_Task objective:_ Rewrite the listing below, swapping every "sternik" for "coxswain" and keeping everything else unchanged. Leave the pictures out of your answer.

_Supplied data:_
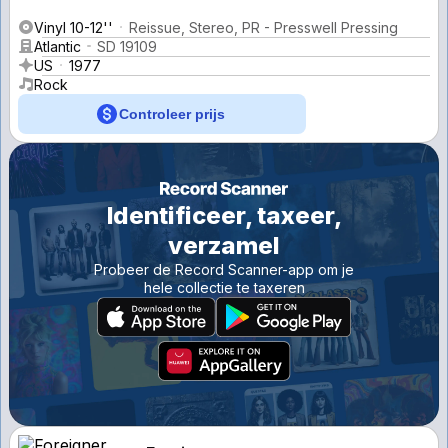
Vinyl 10-12''
Reissue, Stereo, PR - Presswell Pressing
Atlantic
SD 19109
US
1977
Rock
Controleer prijs
Identificeer, taxeer,
verzamel
Probeer de Record Scanner-app om je
hele collectie te taxeren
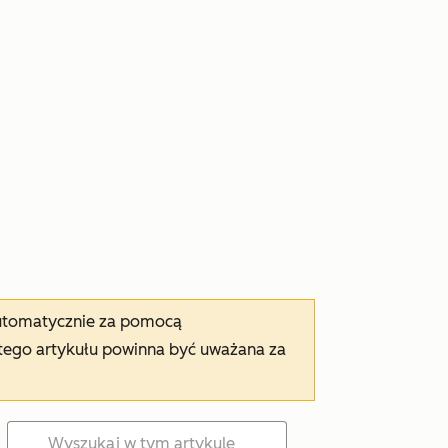
automatycznie za pomocą
tego artykułu powinna być uważana za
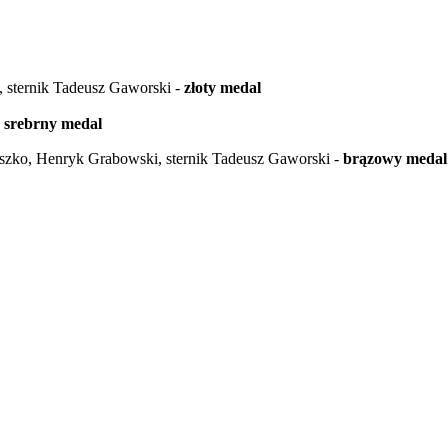
 sternik Tadeusz Gaworski -
złoty medal
-
srebrny medal
oszko, Henryk Grabowski, sternik Tadeusz Gaworski -
brązowy medal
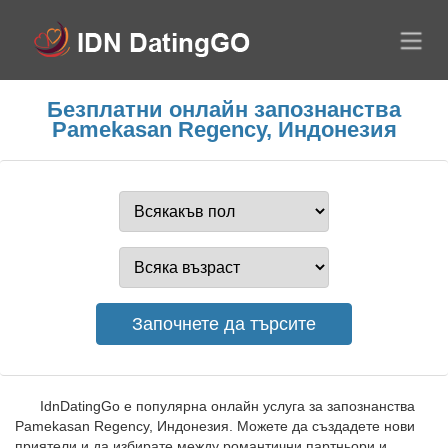
Безплатни онлайн запознанства
Pamekasan Regency, Индонезия
IdnDatingGo е популярна онлайн услуга за запознанства
Pamekasan Regency, Индонезия. Можете да създадете нови
приятели и да избирате между романтични партньори и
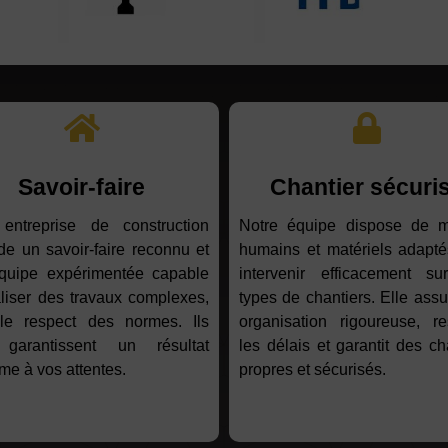
Savoir-faire
Chantier sécuri
 entreprise de construction
Notre équipe dispose de 
e un savoir-faire reconnu et
humains et matériels adapté
quipe expérimentée capable
intervenir efficacement su
liser des travaux complexes,
types de chantiers. Elle ass
le respect des normes. Ils
organisation rigoureuse, re
garantissent un résultat
les délais et garantit des ch
me à vos attentes.
propres et sécurisés.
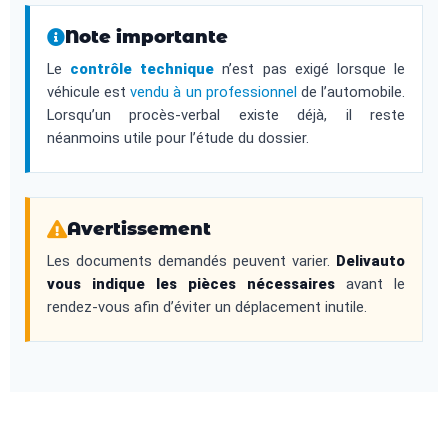
Note importante
Le
contrôle technique
n’est pas exigé lorsque le
véhicule est
vendu à un professionnel
de l’automobile.
Lorsqu’un procès-verbal existe déjà, il reste
néanmoins utile pour l’étude du dossier.
Avertissement
Les documents demandés peuvent varier.
Delivauto
vous indique les pièces nécessaires
avant le
rendez-vous afin d’éviter un déplacement inutile.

_Solution for this problem:_
Vinyl 10-12''
Reissue, Stereo, PR - Presswell Pressing
Atlantic
SD 19109
US
1977
Rock
Controleer prijs
Identificeer, taxeer,
verzamel
Probeer de Record Scanner-app om je
hele collectie te taxeren
automatycznie za pomocą
tego artykułu powinna być uważana za
 coxswain Tadeusz Gaworski -
złoty medal
-
srebrny medal
oszko, Henryk Grabowski, coxswain Tadeusz Gaworski -
brązowy medal
Безплатни онлайн запознанства
Pamekasan Regency, Индонезия
IdnDatingGo е популярна онлайн услуга за запознанства
Pamekasan Regency, Индонезия. Можете да създадете нови
приятели и да избирате между романтични партньори и
Savoir-faire
Chantier sécuri
 entreprise de construction
Notre équipe dispose de 
e un savoir-faire reconnu et
humains et matériels adapté
quipe expérimentée capable
intervenir efficacement su
liser des travaux complexes,
types de chantiers. Elle ass
le respect des normes. Ils
organisation rigoureuse, re
garantissent un résultat
les délais et garantit des ch
me à vos attentes.
propres et sécurisés.
Note importante
Le
contrôle technique
n’est pas exigé lorsque le
véhicule est
vendu à un professionnel
de l’automobile.
Lorsqu’un procès-verbal existe déjà, il reste
néanmoins utile pour l’étude du dossier.
Avertissement
Les documents demandés peuvent varier.
Delivauto
vous indique les pièces nécessaires
avant le
rendez-vous afin d’éviter un déplacement inutile.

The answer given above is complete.